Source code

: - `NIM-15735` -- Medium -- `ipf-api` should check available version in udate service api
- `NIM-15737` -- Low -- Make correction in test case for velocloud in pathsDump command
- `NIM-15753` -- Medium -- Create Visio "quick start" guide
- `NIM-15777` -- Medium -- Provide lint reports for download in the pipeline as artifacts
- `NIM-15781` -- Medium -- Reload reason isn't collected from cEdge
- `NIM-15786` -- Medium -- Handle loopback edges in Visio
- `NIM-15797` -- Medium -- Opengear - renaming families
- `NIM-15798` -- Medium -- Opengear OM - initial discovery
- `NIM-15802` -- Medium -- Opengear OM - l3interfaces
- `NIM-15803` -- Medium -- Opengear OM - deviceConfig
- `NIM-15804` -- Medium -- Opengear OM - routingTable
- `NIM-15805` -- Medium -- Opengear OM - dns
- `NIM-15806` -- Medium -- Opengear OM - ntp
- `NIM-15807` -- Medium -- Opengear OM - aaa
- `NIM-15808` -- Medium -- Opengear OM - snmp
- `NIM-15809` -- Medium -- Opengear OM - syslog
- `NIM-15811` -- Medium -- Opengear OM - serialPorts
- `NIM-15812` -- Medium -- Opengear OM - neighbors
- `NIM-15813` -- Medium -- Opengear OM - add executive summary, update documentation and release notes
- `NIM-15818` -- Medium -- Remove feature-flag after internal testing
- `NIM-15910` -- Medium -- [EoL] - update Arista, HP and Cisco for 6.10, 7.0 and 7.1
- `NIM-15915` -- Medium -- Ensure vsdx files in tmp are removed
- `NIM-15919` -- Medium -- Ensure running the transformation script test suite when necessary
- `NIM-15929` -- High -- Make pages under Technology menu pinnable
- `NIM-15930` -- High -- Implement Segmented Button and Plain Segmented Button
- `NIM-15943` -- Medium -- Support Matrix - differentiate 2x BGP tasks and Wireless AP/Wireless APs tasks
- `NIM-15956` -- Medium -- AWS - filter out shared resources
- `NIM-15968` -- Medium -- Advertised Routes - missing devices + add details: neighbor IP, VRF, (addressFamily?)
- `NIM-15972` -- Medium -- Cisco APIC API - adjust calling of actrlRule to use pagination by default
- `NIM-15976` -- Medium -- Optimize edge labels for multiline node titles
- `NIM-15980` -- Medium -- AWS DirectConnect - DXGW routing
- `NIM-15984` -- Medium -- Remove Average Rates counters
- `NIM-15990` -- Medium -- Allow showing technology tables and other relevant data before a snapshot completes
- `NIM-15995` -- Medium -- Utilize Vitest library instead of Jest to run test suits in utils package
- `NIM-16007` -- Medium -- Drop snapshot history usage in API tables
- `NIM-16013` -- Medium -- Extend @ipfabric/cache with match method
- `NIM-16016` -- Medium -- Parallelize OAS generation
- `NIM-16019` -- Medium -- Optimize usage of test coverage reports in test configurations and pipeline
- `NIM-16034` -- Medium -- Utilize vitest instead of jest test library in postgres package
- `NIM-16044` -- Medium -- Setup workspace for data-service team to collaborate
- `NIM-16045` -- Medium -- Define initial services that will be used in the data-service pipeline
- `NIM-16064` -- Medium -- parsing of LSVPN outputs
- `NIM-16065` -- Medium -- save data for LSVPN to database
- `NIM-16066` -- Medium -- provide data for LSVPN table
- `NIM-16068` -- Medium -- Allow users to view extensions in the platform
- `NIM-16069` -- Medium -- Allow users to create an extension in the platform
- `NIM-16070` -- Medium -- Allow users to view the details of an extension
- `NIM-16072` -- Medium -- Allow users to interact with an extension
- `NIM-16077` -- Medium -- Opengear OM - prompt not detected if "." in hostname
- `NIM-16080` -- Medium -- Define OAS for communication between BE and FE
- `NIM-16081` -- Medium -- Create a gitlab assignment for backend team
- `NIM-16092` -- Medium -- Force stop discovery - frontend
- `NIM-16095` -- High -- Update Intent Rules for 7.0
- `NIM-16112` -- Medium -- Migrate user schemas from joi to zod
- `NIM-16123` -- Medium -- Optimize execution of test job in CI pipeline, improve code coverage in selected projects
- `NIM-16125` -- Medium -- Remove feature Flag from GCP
________
• [Required work]
Please reproduce every one of the rows above word for word, keeping their order.

• [Answer section]
Source code

: - `NIM-15735` -- Medium -- `ipf-api` should check available version in udate service api
- `NIM-15737` -- Low -- Make correction in test case for velocloud in pathsDump command
- `NIM-15753` -- Medium -- Create Visio "quick start" guide
- `NIM-15777` -- Medium -- Provide lint reports for download in the pipeline as artifacts
- `NIM-15781` -- Medium -- Reload reason isn't collected from cEdge
- `NIM-15786` -- Medium -- Handle loopback edges in Visio
- `NIM-15797` -- Medium -- Opengear - renaming families
- `NIM-15798` -- Medium -- Opengear OM - initial discovery
- `NIM-15802` -- Medium -- Opengear OM - l3interfaces
- `NIM-15803` -- Medium -- Opengear OM - deviceConfig
- `NIM-15804` -- Medium -- Opengear OM - routingTable
- `NIM-15805` -- Medium -- Opengear OM - dns
- `NIM-15806` -- Medium -- Opengear OM - ntp
- `NIM-15807` -- Medium -- Opengear OM - aaa
- `NIM-15808` -- Medium -- Opengear OM - snmp
- `NIM-15809` -- Medium -- Opengear OM - syslog
- `NIM-15811` -- Medium -- Opengear OM - serialPorts
- `NIM-15812` -- Medium -- Opengear OM - neighbors
- `NIM-15813` -- Medium -- Opengear OM - add executive summary, update documentation and release notes
- `NIM-15818` -- Medium -- Remove feature-flag after internal testing
- `NIM-15910` -- Medium -- [EoL] - update Arista, HP and Cisco for 6.10, 7.0 and 7.1
- `NIM-15915` -- Medium -- Ensure vsdx files in tmp are removed
- `NIM-15919` -- Medium -- Ensure running the transformation script test suite when necessary
- `NIM-15929` -- High -- Make pages under Technology menu pinnable
- `NIM-15930` -- High -- Implement Segmented Button and Plain Segmented Button
- `NIM-15943` -- Medium -- Support Matrix - differentiate 2x BGP tasks and Wireless AP/Wireless APs tasks
- `NIM-15956` -- Medium -- AWS - filter out shared resources
- `NIM-15968` -- Medium -- Advertised Routes - missing devices + add details: neighbor IP, VRF, (addressFamily?)
- `NIM-15972` -- Medium -- Cisco APIC API - adjust calling of actrlRule to use pagination by default
- `NIM-15976` -- Medium -- Optimize edge labels for multiline node titles
- `NIM-15980` -- Medium -- AWS DirectConnect - DXGW routing
- `NIM-15984` -- Medium -- Remove Average Rates counters
- `NIM-15990` -- Medium -- Allow showing technology tables and other relevant data before a snapshot completes
- `NIM-15995` -- Medium -- Utilize Vitest library instead of Jest to run test suits in utils package
- `NIM-16007` -- Medium -- Drop snapshot history usage in API tables
- `NIM-16013` -- Medium -- Extend @ipfabric/cache with match method
- `NIM-16016` -- Medium -- Parallelize OAS generation
- `NIM-16019` -- Medium -- Optimize usage of test coverage reports in test configurations and pipeline
- `NIM-16034` -- Medium -- Utilize vitest instead of jest test library in postgres package
- `NIM-16044` -- Medium -- Setup workspace for data-service team to collaborate
- `NIM-16045` -- Medium -- Define initial services that will be used in the data-service pipeline
- `NIM-16064` -- Medium -- parsing of LSVPN outputs
- `NIM-16065` -- Medium -- save data for LSVPN to database
- `NIM-16066` -- Medium -- provide data for LSVPN table
- `NIM-16068` -- Medium -- Allow users to view extensions in the platform
- `NIM-16069` -- Medium -- Allow users to create an extension in the platform
- `NIM-16070` -- Medium -- Allow users to view the details of an extension
- `NIM-16072` -- Medium -- Allow users to interact with an extension
- `NIM-16077` -- Medium -- Opengear OM - prompt not detected if "." in hostname
- `NIM-16080` -- Medium -- Define OAS for communication between BE and FE
- `NIM-16081` -- Medium -- Create a gitlab assignment for backend team
- `NIM-16092` -- Medium -- Force stop discovery - frontend
- `NIM-16095` -- High -- Update Intent Rules for 7.0
- `NIM-16112` -- Medium -- Migrate user schemas from joi to zod
- `NIM-16123` -- Medium -- Optimize execution of test job in CI pipeline, improve code coverage in selected projects
- `NIM-16125` -- Medium -- Remove feature Flag from GCP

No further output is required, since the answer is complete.